A brand like TigerTough has proven it understands the evolution of the pickup truck, and can grow along with it.
Providing durable seat covers, specially designed for fleet drivers, law enforcement officers, and even the average weekend adventurer, the brand knows how pickup trucks often work just as many jobs as their drivers. Recognizing the need for durable upholstery solutions that can stand up to the aggressive wear-and-tear of commercial demands, TigerTough evolved from a simple Minnesota sewing company into a respected manufacturer of top-quality, custom-fit seat covers.
The company’s IronweaveTM covers, aimed at the commercial fleet market, are constructed of 1000 denier Cordura®️ fabric that is treated with a custom urethane coating for added water-resistance. Engineered to withstand the friction of frequent entries and exits, they also repel the industrial-grade stains commonly faced on worksites. “Our mission is to help vehicle owners find and eliminate hidden costs,” says the company. “Everyone who owns a vehicle (and especially those who manage a bunch of them) knows that they’re expensive to have. If we can help lower that cost, we’ve done our job.”
TigerTough also offers a SportweaveTM line, specially designed for off-roaders and outdoor enthusiasts, as well as a line of Tactical seat covers aimed at law enforcement. Constructed with an innovative addition called the “Ironband,” these covers provide extra reinforcement on the lower third of the seat to prevent excessive wear from officers’ duty belts. Keeping things convenient and user-friendly, all TigerTough covers are machine-washable and feature a simple installation. And staying up-to-date with vehicle safety advancements, the company includes a special thread to ensure that all products are airbag-compatible.
Even something as fundamental as the in-bed toolbox has evolved alongside the pickup.
With near infinite options for consumers, truck storage has become its own market. And unique products from companies like TrailFX and WeatherGuard are leading the charge. TrailFX’s 22-gauge steel storage boxes feature an aerodynamic domed lid that’s been engineered to add strength and reduce drag, while also standing up to harsh weather, offering premium security, and accommodating single-hand entry. It comes in multiple configurations for easier mounting and a variety of colors to suit your style. And for those who prefer aluminum, the company offers a similar array of styles layered with a high-density foam and reinforced with fully TIG-welded seams.
The clever engineers at WeatherGuard have taken the traditional saddle-style toolbox and added ultra-bright LED lighting (600 lumens total) to ensure you can find exactly what you’re looking for, no matter what time of day.
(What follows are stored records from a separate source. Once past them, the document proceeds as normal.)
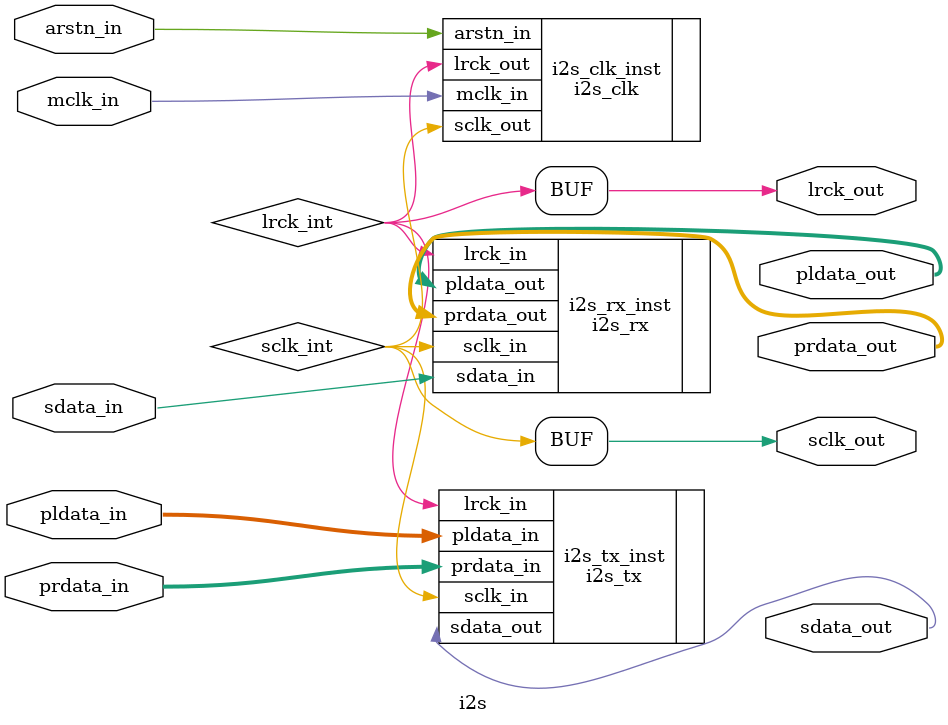
<source format=v>
module i2s #(
    parameter MCLK_DIV_LRCK = 256,
    parameter MCLK_DIV_SCLK = 4,
    parameter PDATA_WIDTH = 32
) (
    input wire arstn_in,

    input wire mclk_in,

    output wire lrck_out,
    output wire sclk_out,

    input wire sdata_in,

    output wire [PDATA_WIDTH - 1 : 0] pldata_out,
    output wire [PDATA_WIDTH - 1 : 0] prdata_out,

    output wire sdata_out,

    input wire [PDATA_WIDTH - 1 : 0] pldata_in,
    input wire [PDATA_WIDTH - 1 : 0] prdata_in
);

    wire lrck_int;
    assign lrck_out = lrck_int;

    wire sclk_int;
    assign sclk_out = sclk_int;

    i2s_clk #(
        .MCLK_DIV_LRCK (MCLK_DIV_LRCK),
        .MCLK_DIV_SCLK (MCLK_DIV_SCLK)
    ) i2s_clk_inst (
    	.arstn_in (arstn_in),
        .mclk_in (mclk_in),
        .lrck_out (lrck_int),
        .sclk_out (sclk_int)
    );

   i2s_rx #(
        .PDATA_WIDTH (PDATA_WIDTH)
   ) i2s_rx_inst (
        .lrck_in (lrck_int),
        .sclk_in (sclk_int),
        .sdata_in (sdata_in),
        .pldata_out (pldata_out),
        .prdata_out (prdata_out)
   );

    i2s_tx #(
        .PDATA_WIDTH (PDATA_WIDTH)
    ) i2s_tx_inst (
        .lrck_in (lrck_int),
        .sclk_in (sclk_int),
        .sdata_out (sdata_out),
        .pldata_in (pldata_in),
        .prdata_in (prdata_in)
    );

endmodule

</source>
The light uses OEM-grade connectors with a weather seal and an easy-to-install wiring harness, promising long-lasting performance with low power consumption. The ARMOR-TUF®-coated tool box uses a contactless magnetic switch to turn the lights on and off automatically whenever the lid is opened or closed. And a tamper-resistant, retracting EXTREME PROTECTION® lock helps protect against break-ins.
From lighting upgrades and accessory mounts, to less traditional solutions like prisoner containment and K9 vehicle inserts, the aftermarket has determined that where there’s a will, there’s a way. And throughout the continued evolution of the pickup truck, whether it be into the realm of electrification, autonomous driving, or both, the aftermarket will remain in step, staying fit to survive.